Freeda Holy Bull Condon, Catches' cousin, told a story of four boys who escaped from the boarding school to Red Shirt and then ice skated along the Cheyenne River home to Bridger at night, sleeping during the day to avoid officials searching for them on horseback.

Others died while trying to escape, like 17-year-old Mark Sherman and 15-year-old James Means, who were hit by a train, Thompson said.

Valtina Little Shield, another elder from Cherry Creek, said her father's sisters attended the boarding school, and while Edith survived, Rose died and was returned to her family who buried her on the Cheyenne River Reservation.

Jennilee Bissonnette-Rooks, who lives in Wanblee, told the Journal that her family is still searching for their grandfather Adolph Bissonnette, who died at the school when he was 12 in 1918.

"Hopefully, one day we can find him and take him home," she said.

While researching the children who died, the committee also learned about what became of the old boarding school land, Thompson told the Journal.
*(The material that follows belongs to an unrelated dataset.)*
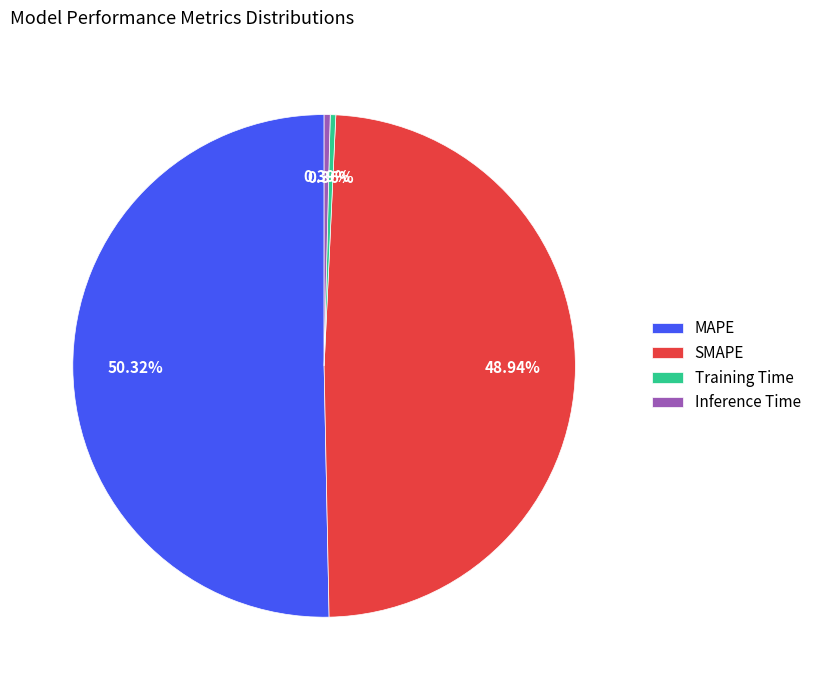

Is there a majority slice in this chart?

Yes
For decades, Native elders have been ignored when they raised concerns about three or four parcels of land owned but not used by the city and school that are violating a Congressional decision that says land not being used must be returned to the federal government, Thompson said.

"Now the city and the school district are finally really open to the conversation so we're going into the community to ask them, if we are going to have a land swap, what would be your three top priorities for the use of your land," she said of an upcoming series of listening sessions.
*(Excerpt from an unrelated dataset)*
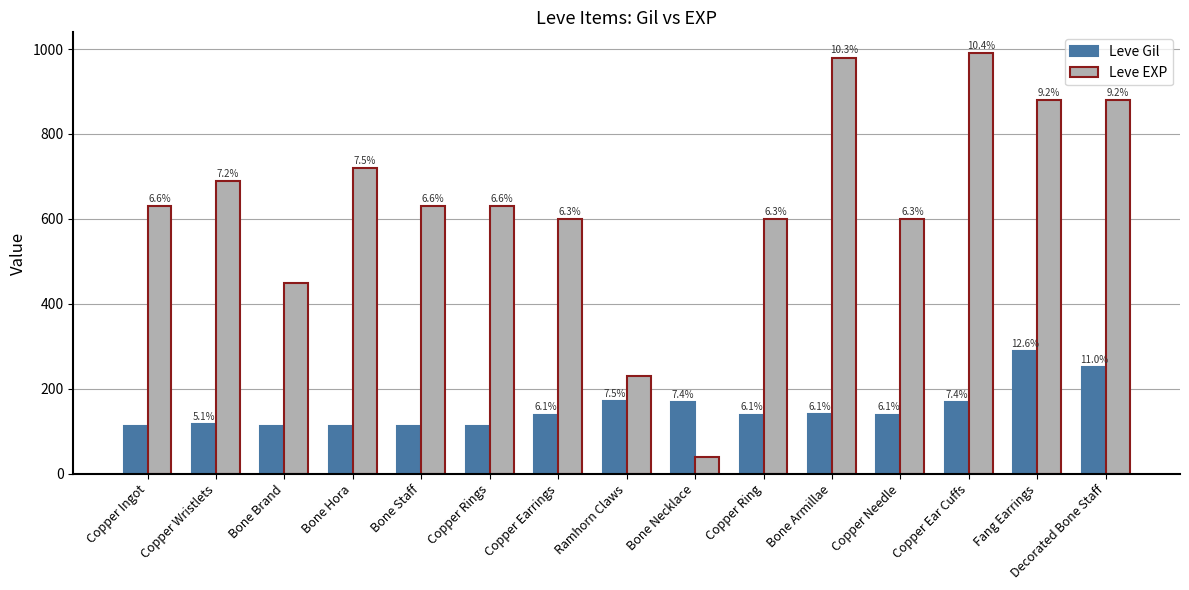

What is the label of the 4th bar from the right?

Copper Needle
Ideas proposed by elders include using the land for a Native American community center, cultural center or museum, powwow grounds and housing. People can learn more and suggest ideas during the first meeting Thursday at 6 p.m. at I Am Legacy in the mall.

The committee is also raising funds for a proper cemetery for some of the children who were buried in an unmarked area near Sioux San.

The location of the 25-acre site is currently not publicized in order to protect it, committee member Lindsay Huffman told the Journal.

She said the group hopes to raise at least $50,000 for headstones, a walkway and fencing. The group also hopes the city will label the land as a cemetery so it can help with maintenance and security.

Donations can be made online or in person at the Black Hills Area Community foundation at 803 St. Joseph St. in Rapid City.